His eyes swam from the intensity of his stare, but he could see no details on the flapping material. In stockinged feet he went lightly to the closet and fumbled out two coat hangers. Back at the partially raised window he listened to the silence in the outside world. It was not silent in the hotel; already he could hear noises in the corridor. He had to move and move quickly.

He set himself, and in one quick lunge reached out the few feet with the extended coat hangers, trapped the lightweight material on the handrail between them, and pulled it back into the room. His fingers told him it was cloth; in the darkness he could make out no details, and he wanted no light in that room. Hurriedly he put on his shoes, shoving the cloth in his pocket. He opened his room door carefully and eased out into the corridor. Once out he ran for the fire door, paying no attention to the curious heads in the open doorways.
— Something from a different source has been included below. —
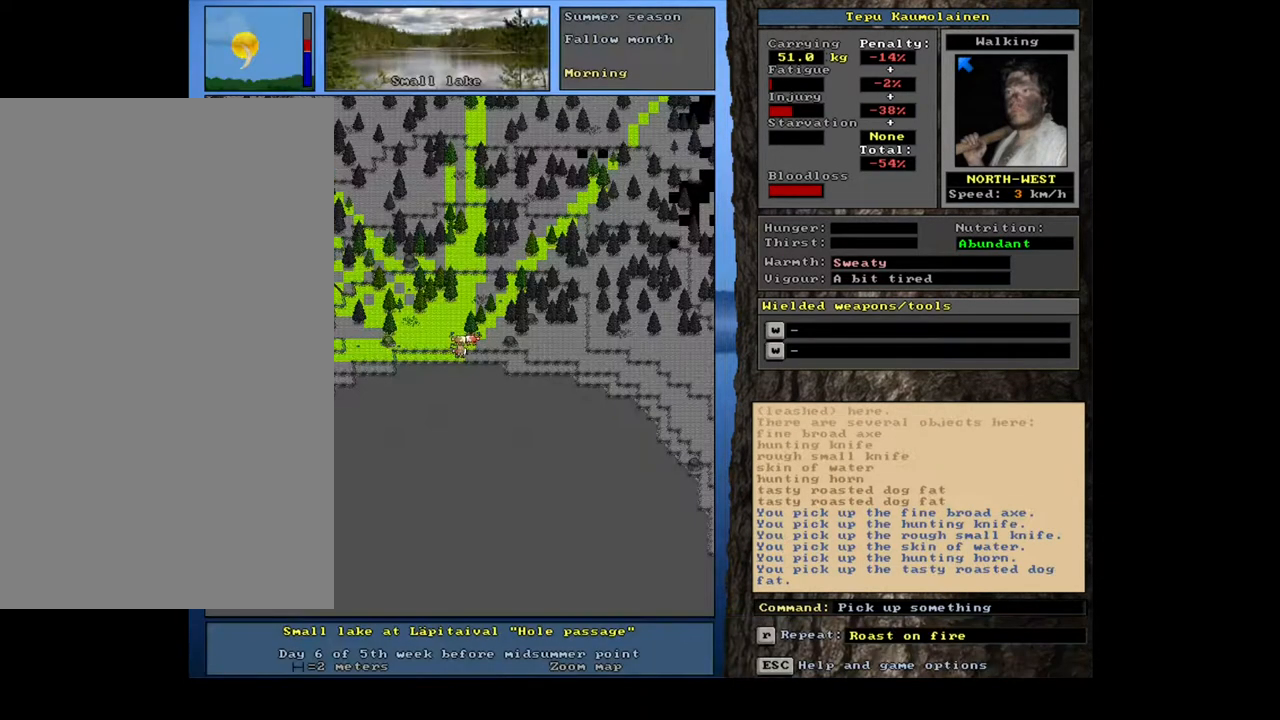
{"keys": [], "mouse": [], "events": [[83, "space", "down"], [133, "space", "up"], [233, "space", "down"], [333, "space", "up"]]}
On the first landing he stopped and pulled the piece of cloth from his pocket; he looked down for an instant at a patch-pocket, apparently torn from a black-and-white checked jacket, and jammed it back in his pocket. He raced down five flights of stairs, caroming off walls on the sharp turns. He burst down off the mezzanine through the lobby, and in the foyer he saw them, between the inner and outer glass doors.

Mike Larsen whirled as Johnny rushed in, his lips a dark gash in his white face. His staring eyes were locked blindly upon Johnny's face; at his elbow Lorraine Barnes' hypnotized glare was fixed rigidly on the ugly, black automatic in Mike Larsen's right hand.